▸ YOUR INSTRUCTIONS: Each entry must be returned exactly. None may be omitted.

*** THE DATA ***

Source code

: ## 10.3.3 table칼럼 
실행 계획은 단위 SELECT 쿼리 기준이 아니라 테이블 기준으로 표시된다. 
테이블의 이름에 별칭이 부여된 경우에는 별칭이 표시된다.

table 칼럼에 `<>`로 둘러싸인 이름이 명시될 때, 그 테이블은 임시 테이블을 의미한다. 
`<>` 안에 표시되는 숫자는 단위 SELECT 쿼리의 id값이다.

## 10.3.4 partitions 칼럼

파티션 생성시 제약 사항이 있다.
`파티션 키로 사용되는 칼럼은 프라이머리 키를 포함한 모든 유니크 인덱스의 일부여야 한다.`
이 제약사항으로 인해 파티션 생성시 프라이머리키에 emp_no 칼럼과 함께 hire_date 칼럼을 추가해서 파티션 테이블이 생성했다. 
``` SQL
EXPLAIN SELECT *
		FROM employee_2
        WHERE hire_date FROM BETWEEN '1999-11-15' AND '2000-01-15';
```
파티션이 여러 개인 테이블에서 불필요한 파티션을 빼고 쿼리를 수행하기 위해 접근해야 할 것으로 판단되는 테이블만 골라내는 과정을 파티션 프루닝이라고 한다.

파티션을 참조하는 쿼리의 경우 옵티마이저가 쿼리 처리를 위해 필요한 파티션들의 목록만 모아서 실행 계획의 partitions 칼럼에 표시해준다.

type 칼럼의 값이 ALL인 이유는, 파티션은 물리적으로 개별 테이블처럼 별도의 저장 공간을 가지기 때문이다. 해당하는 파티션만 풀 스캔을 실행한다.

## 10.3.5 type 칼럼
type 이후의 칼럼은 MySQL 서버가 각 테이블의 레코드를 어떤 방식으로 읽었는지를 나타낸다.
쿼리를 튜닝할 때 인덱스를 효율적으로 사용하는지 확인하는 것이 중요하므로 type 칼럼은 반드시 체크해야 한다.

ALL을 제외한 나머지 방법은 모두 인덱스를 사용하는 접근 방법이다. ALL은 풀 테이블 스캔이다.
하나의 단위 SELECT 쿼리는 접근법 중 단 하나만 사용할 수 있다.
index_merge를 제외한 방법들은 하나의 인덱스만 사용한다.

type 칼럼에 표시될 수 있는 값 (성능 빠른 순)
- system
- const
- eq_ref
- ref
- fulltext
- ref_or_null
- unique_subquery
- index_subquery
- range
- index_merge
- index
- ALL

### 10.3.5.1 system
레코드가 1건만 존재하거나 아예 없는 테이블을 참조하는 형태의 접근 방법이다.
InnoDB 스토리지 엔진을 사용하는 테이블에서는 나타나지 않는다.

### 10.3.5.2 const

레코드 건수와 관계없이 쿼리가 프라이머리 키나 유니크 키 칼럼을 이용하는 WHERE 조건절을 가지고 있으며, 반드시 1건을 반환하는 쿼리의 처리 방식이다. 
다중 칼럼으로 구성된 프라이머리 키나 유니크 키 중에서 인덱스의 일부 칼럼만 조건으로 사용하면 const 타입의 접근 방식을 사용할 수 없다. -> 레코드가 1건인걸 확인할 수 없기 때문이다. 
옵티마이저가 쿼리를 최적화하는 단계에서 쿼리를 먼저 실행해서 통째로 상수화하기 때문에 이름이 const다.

*** End of THE DATA ***

▸ EXERCISE RESPONSE:
Source code

: ## 10.3.3 table칼럼 
실행 계획은 단위 SELECT 쿼리 기준이 아니라 테이블 기준으로 표시된다. 
테이블의 이름에 별칭이 부여된 경우에는 별칭이 표시된다.

table 칼럼에 `<>`로 둘러싸인 이름이 명시될 때, 그 테이블은 임시 테이블을 의미한다. 
`<>` 안에 표시되는 숫자는 단위 SELECT 쿼리의 id값이다.

## 10.3.4 partitions 칼럼

파티션 생성시 제약 사항이 있다.
`파티션 키로 사용되는 칼럼은 프라이머리 키를 포함한 모든 유니크 인덱스의 일부여야 한다.`
이 제약사항으로 인해 파티션 생성시 프라이머리키에 emp_no 칼럼과 함께 hire_date 칼럼을 추가해서 파티션 테이블이 생성했다. 
``` SQL
EXPLAIN SELECT *
		FROM employee_2
        WHERE hire_date FROM BETWEEN '1999-11-15' AND '2000-01-15';
```
파티션이 여러 개인 테이블에서 불필요한 파티션을 빼고 쿼리를 수행하기 위해 접근해야 할 것으로 판단되는 테이블만 골라내는 과정을 파티션 프루닝이라고 한다.

파티션을 참조하는 쿼리의 경우 옵티마이저가 쿼리 처리를 위해 필요한 파티션들의 목록만 모아서 실행 계획의 partitions 칼럼에 표시해준다.

type 칼럼의 값이 ALL인 이유는, 파티션은 물리적으로 개별 테이블처럼 별도의 저장 공간을 가지기 때문이다. 해당하는 파티션만 풀 스캔을 실행한다.

## 10.3.5 type 칼럼
type 이후의 칼럼은 MySQL 서버가 각 테이블의 레코드를 어떤 방식으로 읽었는지를 나타낸다.
쿼리를 튜닝할 때 인덱스를 효율적으로 사용하는지 확인하는 것이 중요하므로 type 칼럼은 반드시 체크해야 한다.

ALL을 제외한 나머지 방법은 모두 인덱스를 사용하는 접근 방법이다. ALL은 풀 테이블 스캔이다.
하나의 단위 SELECT 쿼리는 접근법 중 단 하나만 사용할 수 있다.
index_merge를 제외한 방법들은 하나의 인덱스만 사용한다.

type 칼럼에 표시될 수 있는 값 (성능 빠른 순)
- system
- const
- eq_ref
- ref
- fulltext
- ref_or_null
- unique_subquery
- index_subquery
- range
- index_merge
- index
- ALL

### 10.3.5.1 system
레코드가 1건만 존재하거나 아예 없는 테이블을 참조하는 형태의 접근 방법이다.
InnoDB 스토리지 엔진을 사용하는 테이블에서는 나타나지 않는다.

### 10.3.5.2 const

레코드 건수와 관계없이 쿼리가 프라이머리 키나 유니크 키 칼럼을 이용하는 WHERE 조건절을 가지고 있으며, 반드시 1건을 반환하는 쿼리의 처리 방식이다. 
다중 칼럼으로 구성된 프라이머리 키나 유니크 키 중에서 인덱스의 일부 칼럼만 조건으로 사용하면 const 타입의 접근 방식을 사용할 수 없다. -> 레코드가 1건인걸 확인할 수 없기 때문이다. 
옵티마이저가 쿼리를 최적화하는 단계에서 쿼리를 먼저 실행해서 통째로 상수화하기 때문에 이름이 const다.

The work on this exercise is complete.